━━ Recorded data ━━

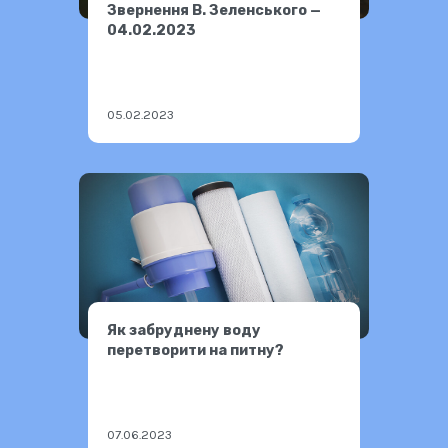
Звернення В. Зеленського —
04.02.2023
05.02.2023
Як забруднену воду
перетворити на питну?
07.06.2023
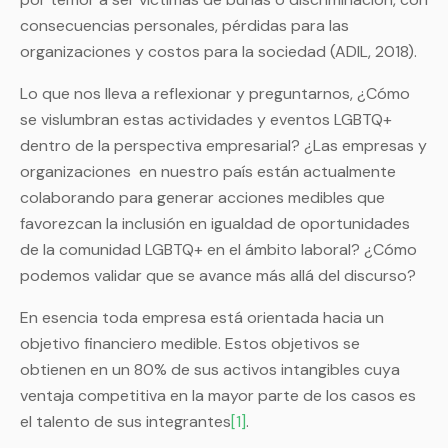
consecuencias personales, pérdidas para las
organizaciones y costos para la sociedad (ADIL, 2018).
Lo que nos lleva a reflexionar y preguntarnos, ¿Cómo
se vislumbran estas actividades y eventos LGBTQ+
dentro de la perspectiva empresarial? ¿Las empresas y
organizaciones en nuestro país están actualmente
colaborando para generar acciones medibles que
favorezcan la inclusión en igualdad de oportunidades
de la comunidad LGBTQ+ en el ámbito laboral? ¿Cómo
podemos validar que se avance más allá del discurso?
En esencia toda empresa está orientada hacia un
objetivo financiero medible. Estos objetivos se
obtienen en un 80% de sus activos intangibles cuya
ventaja competitiva en la mayor parte de los casos es
el talento de sus integrantes
[1]
.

━━━

Exercise directions: Within the entries above, find each line where "organizaciones" appears; copy every one.

Response:
organizaciones y costos para la sociedad (ADIL, 2018).
organizaciones en nuestro país están actualmente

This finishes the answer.